__What the exercise asks__.
Reproduce the Michigan Chamber of Commerce press release from "Apr 19, 2001, 01:00" to "Chamber of Commerce.", substituting "special arrangement" for "sweetheart deal".

__Reading passage__.

════

Michigan Chamber Urges Legislature to Close 'Granholm Loophole' Which Condones the Laundering of Tax Dollars for Political Campaigns

Apr 19, 2001, 01:00 ET from Michigan Chamber of Commerce

    LANSING, Mich., April 19 /PRNewswire/ -- Shortly after launching her 2002
 gubernatorial campaign, Attorney General Jennifer Granholm has approved a
 sweetheart deal that allows the state's big-city mayors to use tax dollars to
 pay off the $1 million debt incurred by the Michigan Municipal League's ill-
 fated 2000 ballot proposal (00-2), says the Michigan Chamber of Commerce.
     (Photo:  http://www.newscom.com/cgi-bin/prnh/20000320/DEM039 )
     "Jennifer Granholm's anti-taxpayer opinion creates the largest loophole in
 the Michigan Campaign Finance Act's 25-year history," said Robert LaBrant,
 Senior Vice President and General Counsel for the Michigan Chamber.  "Her
 opinion (No. 7080) sanctions the laundering of city and village tax dollars
 through the Michigan Municipal League.  The Michigan Chamber will seek to have
 the Legislature close the 'Granholm loophole' during this current legislative
 session."
     "Attorney General Granholm's opinion has gutted Section 57 of the Michigan
 Campaign Finance Act," continued LaBrant.  "She has given a green light to
 public bodies to launder taxpayer dollars through local governmental lobby
 groups to engage in political activity that is otherwise prohibited.  Attorney
 General Granholm has taken the old legal maxim that you can't do indirectly
 what the law prohibits you from doing directly and stands it on its head.  The
 Attorney General has opened the door to widespread abuse of municipal tax
 dollars to fund ballot question campaigns."

════

__Supplied data__.
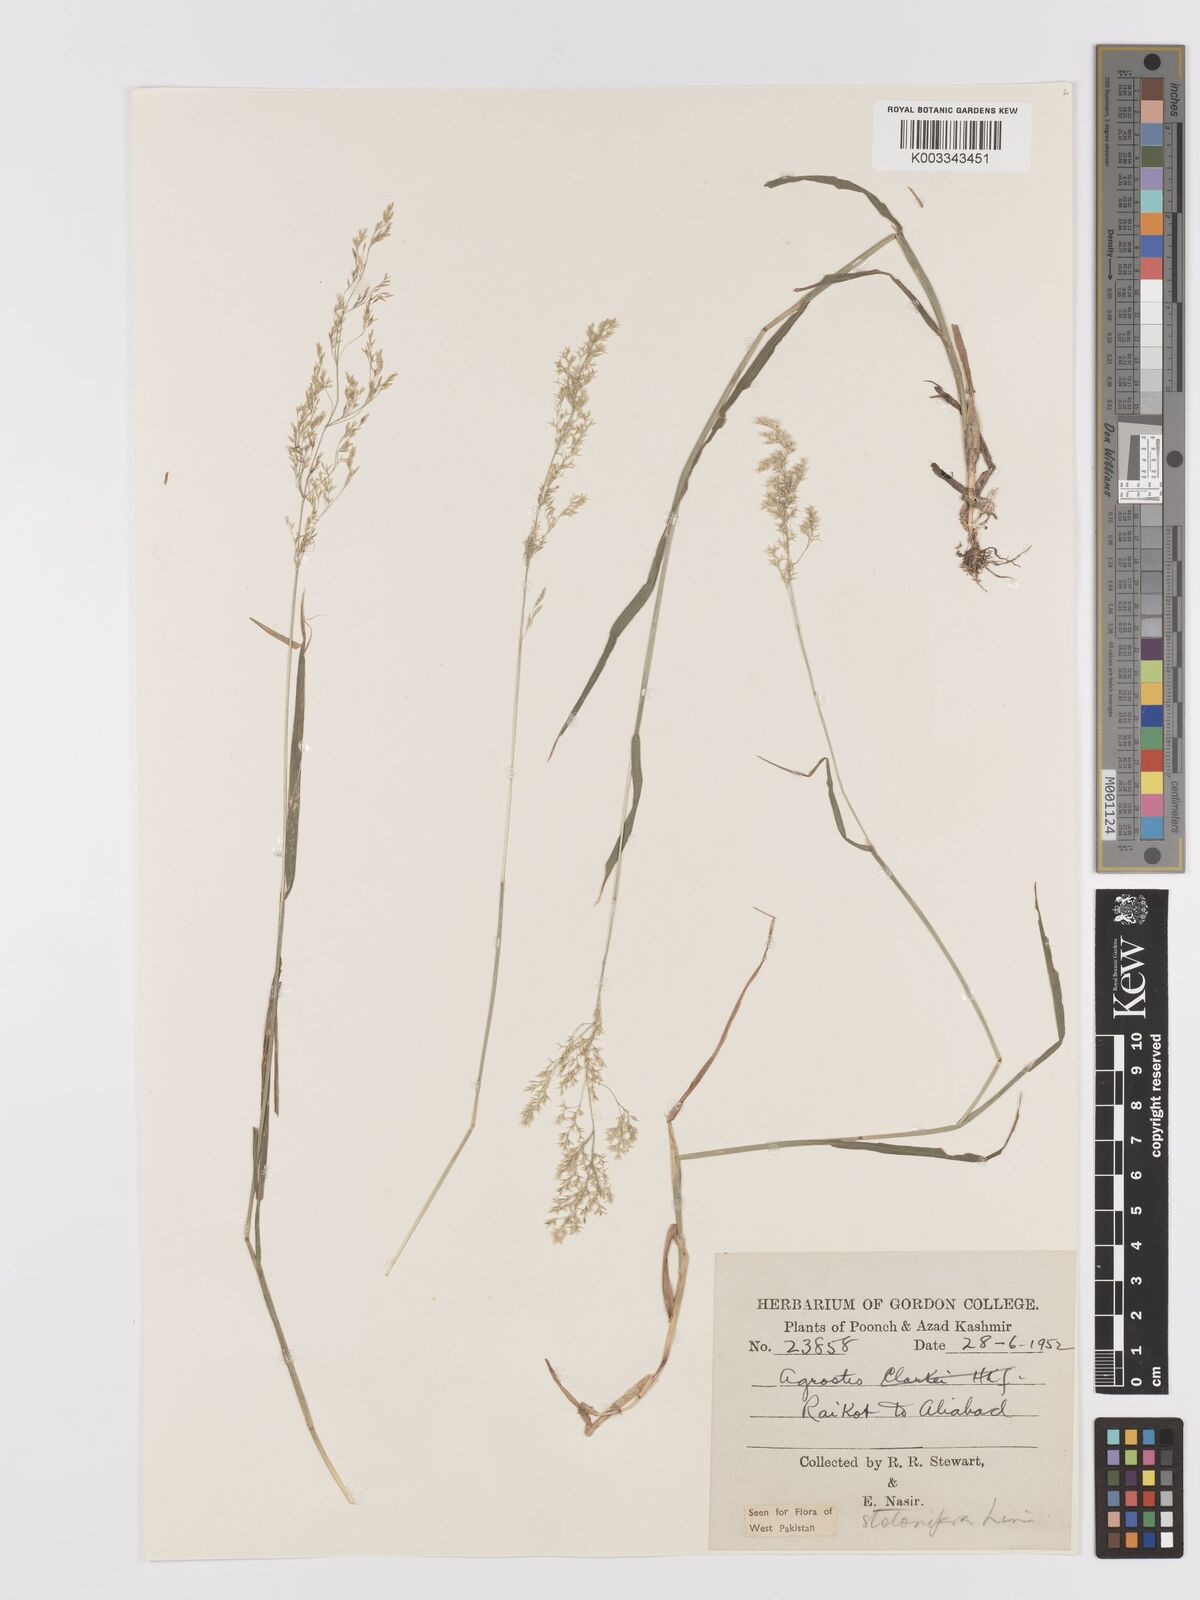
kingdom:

════

__Expected output__.
Apr 19, 2001, 01:00 ET from Michigan Chamber of Commerce

    LANSING, Mich., April 19 /PRNewswire/ -- Shortly after launching her 2002
 gubernatorial campaign, Attorney General Jennifer Granholm has approved a
 special arrangement that allows the state's big-city mayors to use tax dollars to
 pay off the $1 million debt incurred by the Michigan Municipal League's ill-
 fated 2000 ballot proposal (00-2), says the Michigan Chamber of Commerce.